:: Brief 1 ::
In the text on the British Institute in Amman, who is named as the institute's patron?
:: Brief 2 ::
Write the next part of the text on the British Institute in Amman, starting after its last sentence.

:: Given text ::
————————

British Institute in Amman (BIA)
- Founder: Crystal Bennett
- Established: 1975
- Director: Jane Humphris
- Formerly called: British Institute at Amman for Archaeology and History (BIAAH)
- Address: 6 Al-Baouneyah Street Qaiwar Complex Jabal Al-Lweibdeh Amman Mailing address: P. O. Box 9124, Amman, Jordan 11191
- Location: Jabel Luweibdeh, Amman, Jordan
- Coordinates: 32°00′45″N 35°51′45″E﻿ / ﻿32.012600°N 35.862441°E
- Interactive map of British Institute in Amman (BIA)
- Website: cbrl.org.uk

= British Institute in Amman =

British research institute in Jordan

The British Institute in Amman (BIA, المعهد البريطاني في عمّان), formerly known as the British Institute at Amman for Archaeology and History (BIAAH), is a research institute in Amman, Jordan. It is part of the Council for British Research in the Levant. The BIA's patron is Prince Hassan bin Talal and in 2024, its director was Dr Jane Humphris.

————————

:: Information supplied ::
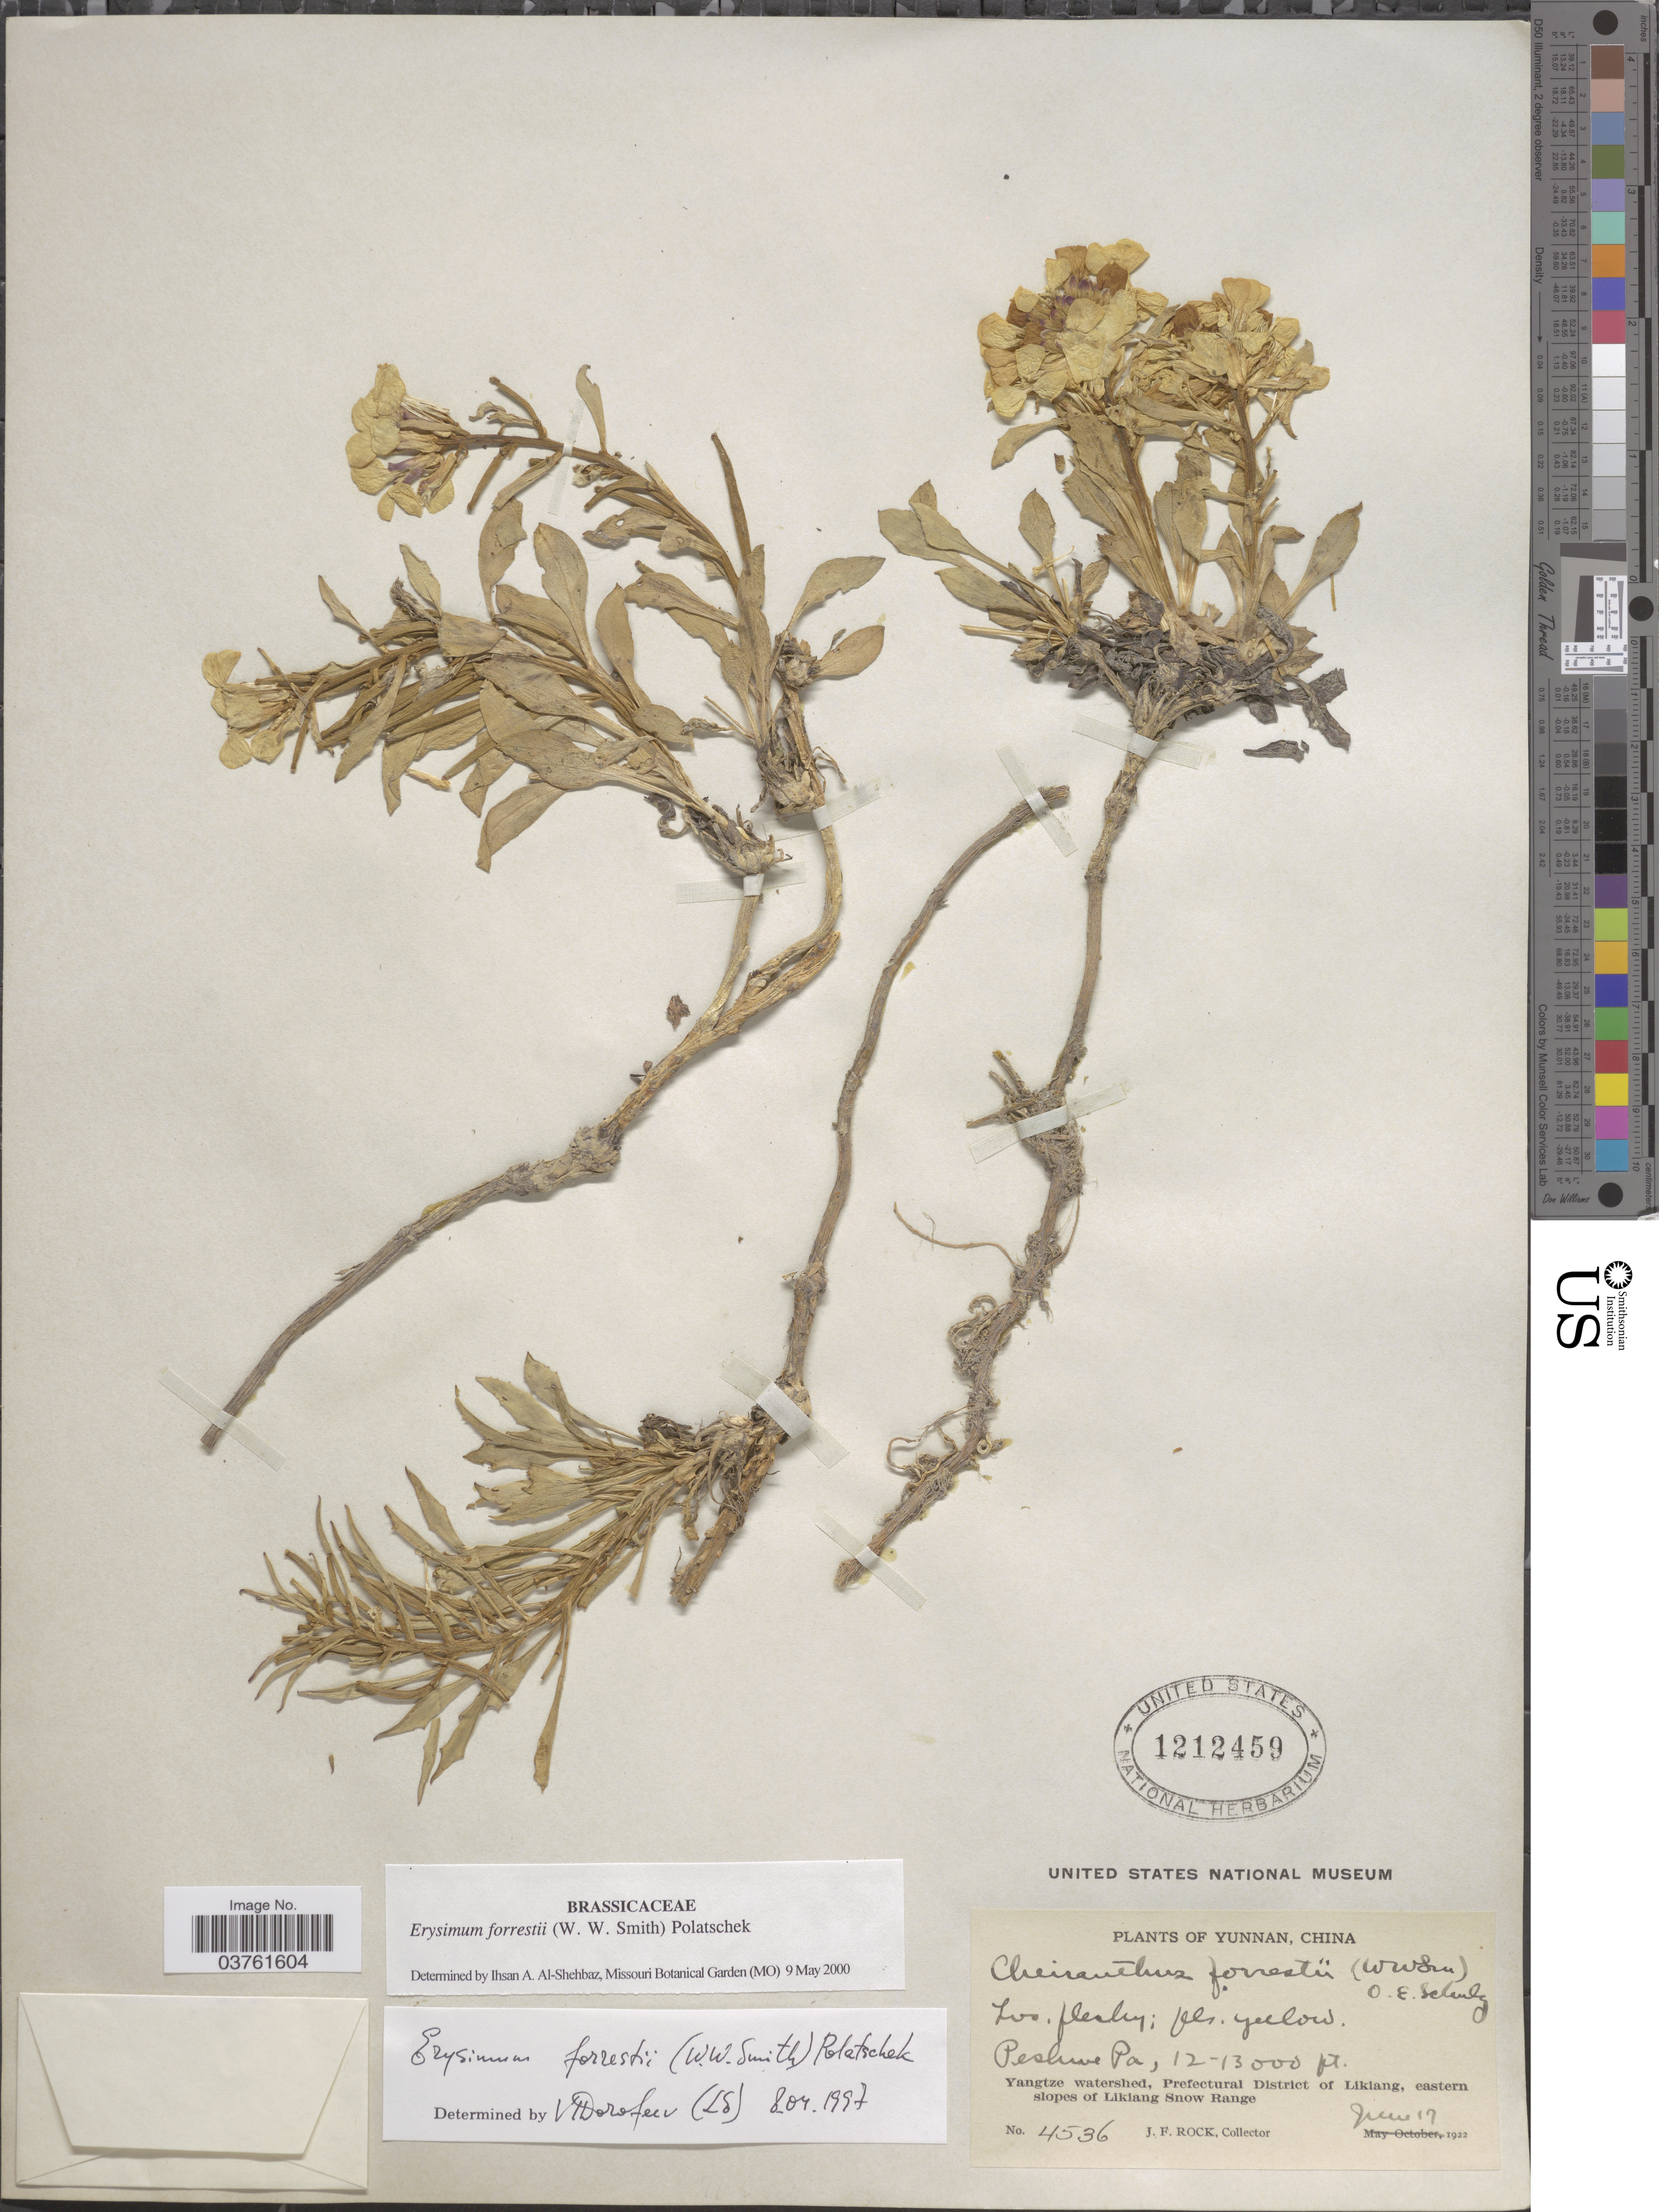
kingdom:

————————

:: Result 1 ::
Prince Hassan bin Talal.

:: Result 2 ::
== History ==
After the Six-Day War in 1967, it became increasingly difficult for archaeologists to use the British School of Archaeology in Jerusalem (BSAJ) as base for conducting fieldwork in neighbouring countries. In response, the BSAJ established a store of field equipment in Jordan. In the early 1970s the Director of the BSAJ, Crystal Bennett, conducted excavations in southern Jordan using this store and her private flat in Amman. However, the need for a larger and more permanent base became apparent when Bennett was asked by the Jordanian Department of Antiquities to direct major excavations of the Amman Citadel. She rented a large house opposite the University of Jordan and established it as the new British Institute at Amman for Archaeology and History (BIAAH) in 1975. Bennett served as both the Director of the BSAJ and the BIAAH until 1978. She then retired from the BSAJ and relocated to Amman full-time. In the same year, the British Academy agreed to register the BIAAH as an official overseas institute.

The BIAAH remained an independent institute until 1998, when a review by the British Academy recommended that the BIAAH and BSAJ be combined to form the Council for British Research in the Levant. In 2009 it was renamed the British Institute in Amman, to reflect the wider range of disciplines supported by the institute since the merger.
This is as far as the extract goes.